= Antoinette Martignoni =

American artist (1918–2018)

Antoinette Martignoni (born Antoinette Bremner Walker; December 8, 1918 – August 20, 2018) was an American artist who developed the "Inner Portrait" process that uses art as a self-help means to see hidden personal potential.

== Early life ==
Born as Antoinette B. Walker in Brooklyn, New York in December 1918, she was the great-granddaughter of James McCune Smith, the first African-American medical doctor with a university degree in the United States.

Martignoni was the first graduate to receive the degree in Applied Arts from the University of Pennsylvania in 1941. In addition, she received a Diploma in Illustration from the Pennsylvania Museum and School of Industrial Art, now known as the University of the Arts (Philadelphia).

== Career ==

=== Illustration ===
She was a creative director and partner at Koelling/Martignoni & Co., Westport, Connecticut, and later founder of Martignoni & Co., a graphics and illustration firm in Fairfield, Connecticut. Martignoni created illustrations for large United States corporations (such as Avis Rent A Car System, Pepsi, H. J. Heinz Company, Nabisco, and Duracell). As an illustrator for some of the top engineering firms from the 1960s through the 1980s, Martignoni produced illustrations of futuristic engineering projects, such as the Boston Tunnel that became known as the Big Dig and America's first people mover that was built at the West Virginia University. In 1973, Martignoni illustrated an instructional woodworking book by the author Carolyn Meyer, Saw, Hammer, and Paint: Woodworking and Finishing for Beginners.

=== Involved in Pathwork ===
Involved in the Pathwork process developed by John Pierrakos. Beginning in the 1960s, Martignoni was present at many of the lectures channelled by Eva Broch Pierrakos. Martignoni explored EST, which became Landmark Education in the 1980s, and was in charge of assistants in Connecticut. As an artist, Martignoni sought ways to unite human potential with art. She explored Zen drawing classes with therapist and poet Gunilla Norris and practised a form of Painting from the Source, as created by Aviva Gold, with a group of women artists.

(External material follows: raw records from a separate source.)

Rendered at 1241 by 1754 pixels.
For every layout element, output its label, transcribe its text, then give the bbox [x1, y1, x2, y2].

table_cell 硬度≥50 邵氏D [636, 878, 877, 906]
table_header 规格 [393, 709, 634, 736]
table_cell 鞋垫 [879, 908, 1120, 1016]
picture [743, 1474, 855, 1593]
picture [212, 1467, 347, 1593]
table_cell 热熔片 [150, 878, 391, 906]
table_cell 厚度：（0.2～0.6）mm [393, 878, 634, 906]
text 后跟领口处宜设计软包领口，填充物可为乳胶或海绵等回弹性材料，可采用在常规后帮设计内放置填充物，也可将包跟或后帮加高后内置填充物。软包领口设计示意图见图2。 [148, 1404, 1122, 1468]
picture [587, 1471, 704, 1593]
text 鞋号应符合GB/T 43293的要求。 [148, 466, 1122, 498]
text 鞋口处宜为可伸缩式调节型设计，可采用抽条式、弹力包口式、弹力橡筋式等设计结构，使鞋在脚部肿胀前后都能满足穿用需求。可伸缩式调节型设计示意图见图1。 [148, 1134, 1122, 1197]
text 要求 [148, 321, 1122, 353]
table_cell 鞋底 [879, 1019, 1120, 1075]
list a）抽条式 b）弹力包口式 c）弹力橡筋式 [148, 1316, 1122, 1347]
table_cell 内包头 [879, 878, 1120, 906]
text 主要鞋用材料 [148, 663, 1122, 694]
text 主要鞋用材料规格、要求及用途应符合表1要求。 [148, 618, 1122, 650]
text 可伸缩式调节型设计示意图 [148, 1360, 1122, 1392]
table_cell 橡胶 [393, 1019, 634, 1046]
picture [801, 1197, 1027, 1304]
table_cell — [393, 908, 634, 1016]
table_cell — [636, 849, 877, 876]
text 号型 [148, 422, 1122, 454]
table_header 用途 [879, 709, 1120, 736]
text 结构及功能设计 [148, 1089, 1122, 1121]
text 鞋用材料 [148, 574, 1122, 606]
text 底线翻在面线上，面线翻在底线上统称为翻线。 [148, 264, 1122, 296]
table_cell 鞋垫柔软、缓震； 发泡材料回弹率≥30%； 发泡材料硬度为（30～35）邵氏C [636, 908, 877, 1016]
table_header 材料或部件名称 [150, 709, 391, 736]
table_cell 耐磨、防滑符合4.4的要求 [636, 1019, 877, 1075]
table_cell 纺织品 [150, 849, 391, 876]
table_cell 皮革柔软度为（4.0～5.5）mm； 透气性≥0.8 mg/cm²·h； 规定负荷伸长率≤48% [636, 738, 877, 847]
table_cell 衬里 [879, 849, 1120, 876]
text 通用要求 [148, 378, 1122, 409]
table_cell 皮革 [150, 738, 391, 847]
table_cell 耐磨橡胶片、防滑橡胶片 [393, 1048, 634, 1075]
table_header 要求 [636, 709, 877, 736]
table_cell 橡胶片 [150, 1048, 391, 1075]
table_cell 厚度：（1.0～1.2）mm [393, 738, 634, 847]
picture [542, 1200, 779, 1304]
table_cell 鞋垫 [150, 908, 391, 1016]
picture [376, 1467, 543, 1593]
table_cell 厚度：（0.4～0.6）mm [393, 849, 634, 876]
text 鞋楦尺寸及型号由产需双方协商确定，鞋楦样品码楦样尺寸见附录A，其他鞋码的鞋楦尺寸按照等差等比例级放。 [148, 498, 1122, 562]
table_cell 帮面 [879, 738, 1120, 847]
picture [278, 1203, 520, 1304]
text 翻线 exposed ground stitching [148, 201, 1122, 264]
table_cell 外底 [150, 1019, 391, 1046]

Influenced by writers Frederick Franck (The Zen of Seeing), Caroline Myss (Anatomy of Spirit), and Julia Cameron (The Artist’s Way), Martignoni began to use the power of art to connect people with their potential. In 1993, she drew her first Inner Portrait at age 74.

=== Portrait artist ===
Martignoni has drawn more than 700 Inner Portraits since 1993. The portraits are in an illustrative style in which people and shapes are easily recognizable, with a subtext of hidden symbols and images. As a self-help technique that incorporates art with personal development, Martignoni developed a process of “reading” the portrait to uncover a story about the subject of the portrait. Making the emotional, spiritual, or psychological connection with people is the keystone of the Inner Portrait process.

Martignoni was interviewed on TV by Heather Kovar for News 12 Connecticut in May 2006 and an Inner Portrait drawing was used as the cover art for Natural Awakenings magazine in September 2006.

==Personal life==
She was a member of the Albertson Memorial Church in Greenwich, Connecticut. Martignoni died in August 2018 at the age of 99.